Beyond the Easel
Not all paintings were born on the easel nor rendered on traditional canvases. As the title suggests of this exhibition of rarely seen paintings by four major French Post-Impressionists – Pierre Bonnard, Edouard Vuillard, Maurice Denis and Ker Xavier Roussel. It brings together 85 luxuriously colourful paintings in unusual formats that were created mainly for private European apartments and mansions around the turn of the last century. They range from folding screens to large paintings that once were part of ensembles that hung on walls, doors and even ceilings.
Giulio Cesare
Set in Egypt in 48BC, Handel’s ‘Giulio Cesare’ tells the tale of the period in Julius Caesar’s reign where he meets the seductive Cleopatra and her psychopathic brother Tolomeo. Handel is best known for his concertos and oratorios but operas were his passion. Here his gorgeous arias are performed by renowned counter-tenors David Daniels (Cesare) and Bejun Mehta (Tolomeo), with soprano and Operalia winner Elizabeth Futral as Cleopatra. The staging is directed by Francisco Negrin, with Harry Bicket making his company début conducting this production. In Italian with English supertitles.
Tre
After its lavish spot-the-celeb opening, this new club and eatery is on its way to becoming one of the regular stopping-off points for clubbers making their weekly pilgrimages to the nightlife temples of the trendy Testaccio district. Set out on three floors, there is a ground floor disco and a self-styled ‘kitchen bar’ on the upper level. One of the best features of the club, however, is the two-level terrace. Just the thing for chilling out as those warm Roman evenings approach.
U modrou kachnicky
Arguably Prague’s finest purveyor of gourmet Czech food, The Blue Duckling, as its name translates into English, is well known to parliamentarians and movie actors alike. The original location in the city’s Mala Strana district across the Vltava river has finally grown into a second, more easily found branch in the Old Town district. The new edition still banks on what this place has always done best – the kitchen’s trademark delicate handling of game and their mastery of fine, hearty sauces of natural herbs and Moravian wines.
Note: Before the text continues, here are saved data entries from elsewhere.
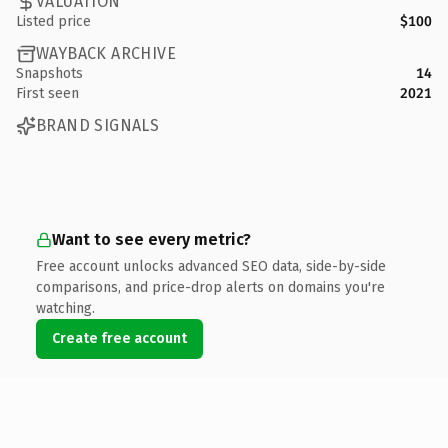
VALUATION
Listed price
$100
WAYBACK ARCHIVE
Snapshots
14
First seen
2021
BRAND SIGNALS
Want to see every metric?
Free account unlocks advanced SEO data, side-by-side
comparisons, and price-drop alerts on domains you're
watching.
Create free account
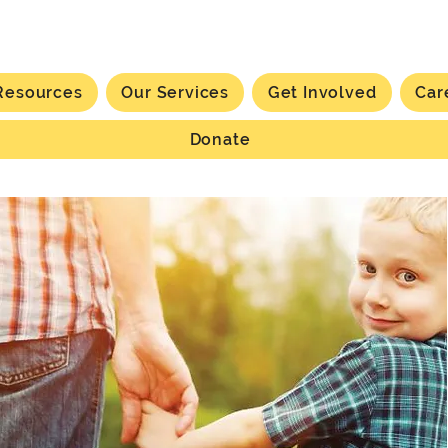
Resources
Our Services
Get Involved
Car
Donate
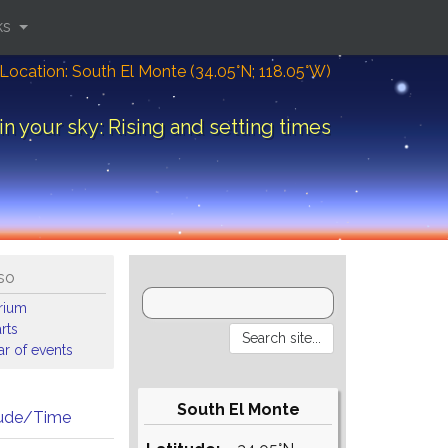
ks
Location: South El Monte (34.05°N; 118.05°W)
in your sky: Rising and setting times
so
arium
rts
r of events
South El Monte
tude/Time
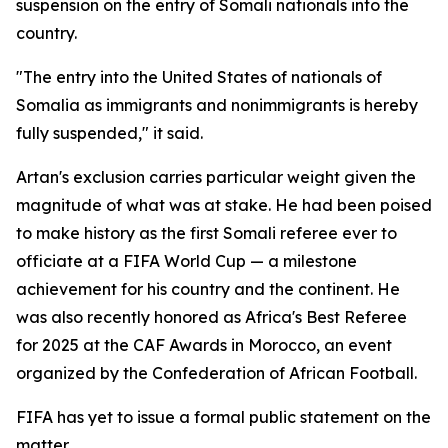
suspension on the entry of Somali nationals into the
country.
"The entry into the United States of nationals of
Somalia as immigrants and nonimmigrants is hereby
fully suspended," it said.
Artan's exclusion carries particular weight given the
magnitude of what was at stake. He had been poised
to make history as the first Somali referee ever to
officiate at a FIFA World Cup — a milestone
achievement for his country and the continent. He
was also recently honored as Africa's Best Referee
for 2025 at the CAF Awards in Morocco, an event
organized by the Confederation of African Football.
FIFA has yet to issue a formal public statement on the
matter.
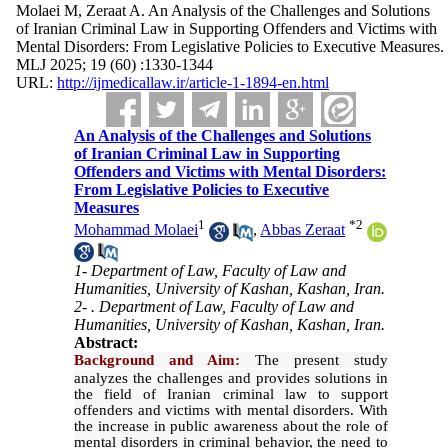
Molaei M, Zeraat A. An Analysis of the Challenges and Solutions
of Iranian Criminal Law in Supporting Offenders and Victims with
Mental Disorders: From Legislative Policies to Executive Measures.
MLJ 2025; 19 (60) :1330-1344
URL:
http://ijmedicallaw.ir/article-1-1894-en.html
An Analysis of the Challenges and Solutions
of Iranian Criminal Law in Supporting
Offenders and Victims with Mental Disorders:
From Legislative Policies to Executive
Measures
1
*
2
Mohammad Molaei
,
Abbas Zeraat
1- Department of Law, Faculty of Law and
Humanities, University of Kashan, Kashan, Iran.
2- . Department of Law, Faculty of Law and
Humanities, University of Kashan, Kashan, Iran.
Abstract:
Background and Aim:
The present study
analyzes the challenges and provides solutions in
the field of Iranian criminal law to support
offenders and victims with mental disorders. With
the increase in public awareness about the role of
mental disorders in criminal behavior, the need to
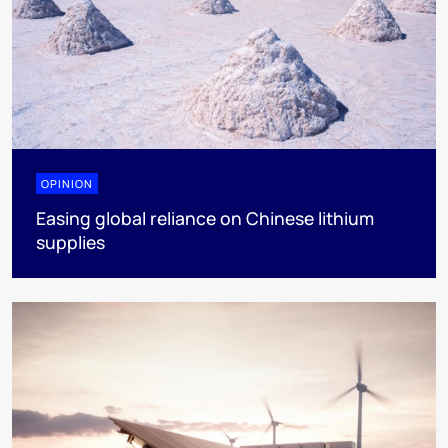
OPINION
Easing global reliance on Chinese lithium
supplies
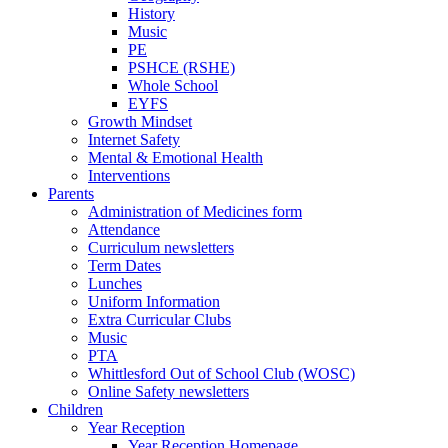
History
Music
PE
PSHCE (RSHE)
Whole School
EYFS
Growth Mindset
Internet Safety
Mental & Emotional Health
Interventions
Parents
Administration of Medicines form
Attendance
Curriculum newsletters
Term Dates
Lunches
Uniform Information
Extra Curricular Clubs
Music
PTA
Whittlesford Out of School Club (WOSC)
Online Safety newsletters
Children
Year Reception
Year Reception Homepage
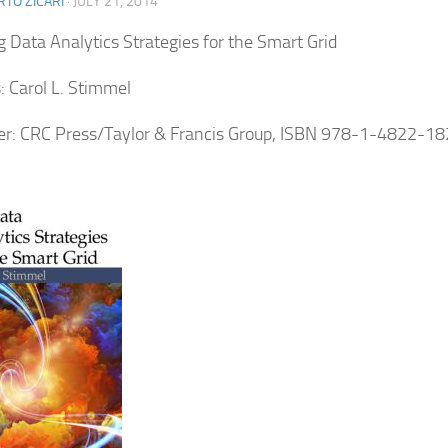
TO ZICARI
·
JULY 21, 2014
ig Data Analytics Strategies for the Smart Grid
: Carol L. Stimmel
er: CRC Press/Taylor & Francis Group, ISBN 978-1-4822-1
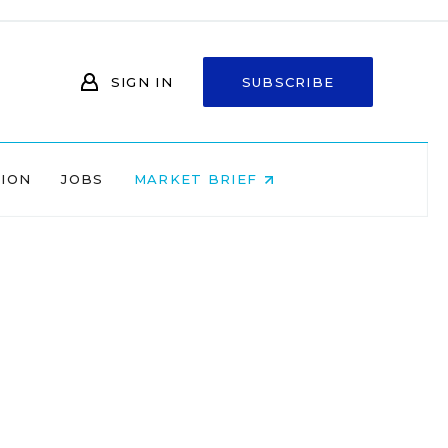
SIGN IN
SUBSCRIBE
NION
JOBS
MARKET BRIEF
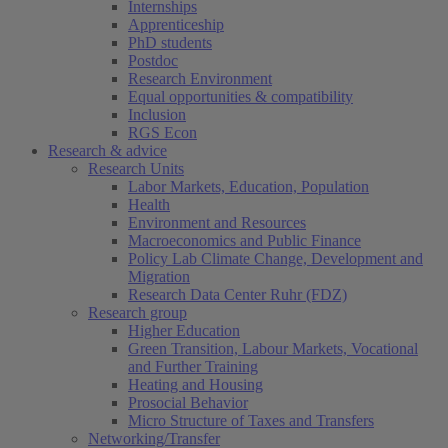
Internships
Apprenticeship
PhD students
Postdoc
Research Environment
Equal opportunities & compatibility
Inclusion
RGS Econ
Research & advice
Research Units
Labor Markets, Education, Population
Health
Environment and Resources
Macroeconomics and Public Finance
Policy Lab Climate Change, Development and
Migration
Research Data Center Ruhr (FDZ)
Research group
Higher Education
Green Transition, Labour Markets, Vocational
and Further Training
Heating and Housing
Prosocial Behavior
Micro Structure of Taxes and Transfers
Networking/Transfer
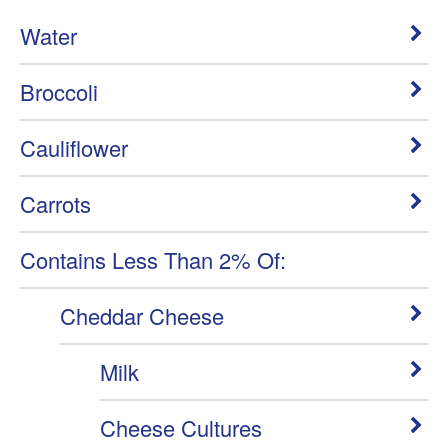
Water
Broccoli
Cauliflower
Carrots
Contains Less Than 2% Of:
Cheddar Cheese
Milk
Cheese Cultures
Service is impeccable, the atmosphere old-world and presentation is something that would make a Bohemian grandmother proud.
The Triumph of French Painting
This exhibition includes over 50 major French paintings from the 19th and early-20th centuries, from neo-classicism to post-impressionism. ‘The Triumph of French Painting: Masterpieces from Ingres to Matisse’ is sponsored by the Baltimore Museum of Art and JP Morgan. Among the immortals on display are Cezanne, Degas, Delacroix, Gauguin, Manet, Monet, and Picasso. An art lover’s delight, this show will be one of the highlights of the season.
Best In Show
From the stars of This Is Spinal Tap – the funniest film ever made – comes another hilarious spoof documentary, this about an oddball group of pet lovers at a dog show.
Country Music Festival
Doubt the cowboy roots of Vegas? A stop at the Las Vegas Motor Speedway during the Country Music Festival will set you strait. An afternoon of yee-hawing, rip-roaring, tobacco-chewing hell raising is in store at this daylong party headlined by contemporary country star George Strait. With cowboy once again chic thanks to Madonna, and easy-on-the-eyes stars like the Sara Evans and LeeAnn Womack pushing their own brand of Babe Bluegrass, we’d be inclined to suggest you iron your denim and get out to the speedway. Other performers include Alan Jackson, Lonestar, Brad Paisley and Asleep at the Wheel.
From Pagan to Christian Rome
One of the final exhibitions to celebrate Holy Year 2000 is also one of the most fascinating. This show is dedicated to the passage from pagan to Christian rituals, and the subsequent transformations in art, politics and town-planning. 400 works, from exquisite gold, silver and ivory jewellery to marble statues, mosaics and illustrated manuscripts depict the arts and life-styles that emerged in the caput mundi between the 3rd and the 8th centuries.
The Real Thing
‘The Real Thing’, which last year won the Tony Award for Best Actress (Jennifer Ehle), opens with Max, an English architect, accusing his wife of adultery. We soon learn this is a scene from a play, written by Max’s friend, Henry, who is himself having an affair with Max’s wife, a left-wing actress named Annie. After Henry marries Annie, he begins to suspect that the tables have been turned on him and that she is carrying on with one of her co-stars. A richly satisfying comedy about marriage and writing, betrayal and integrity, high art and pop culture.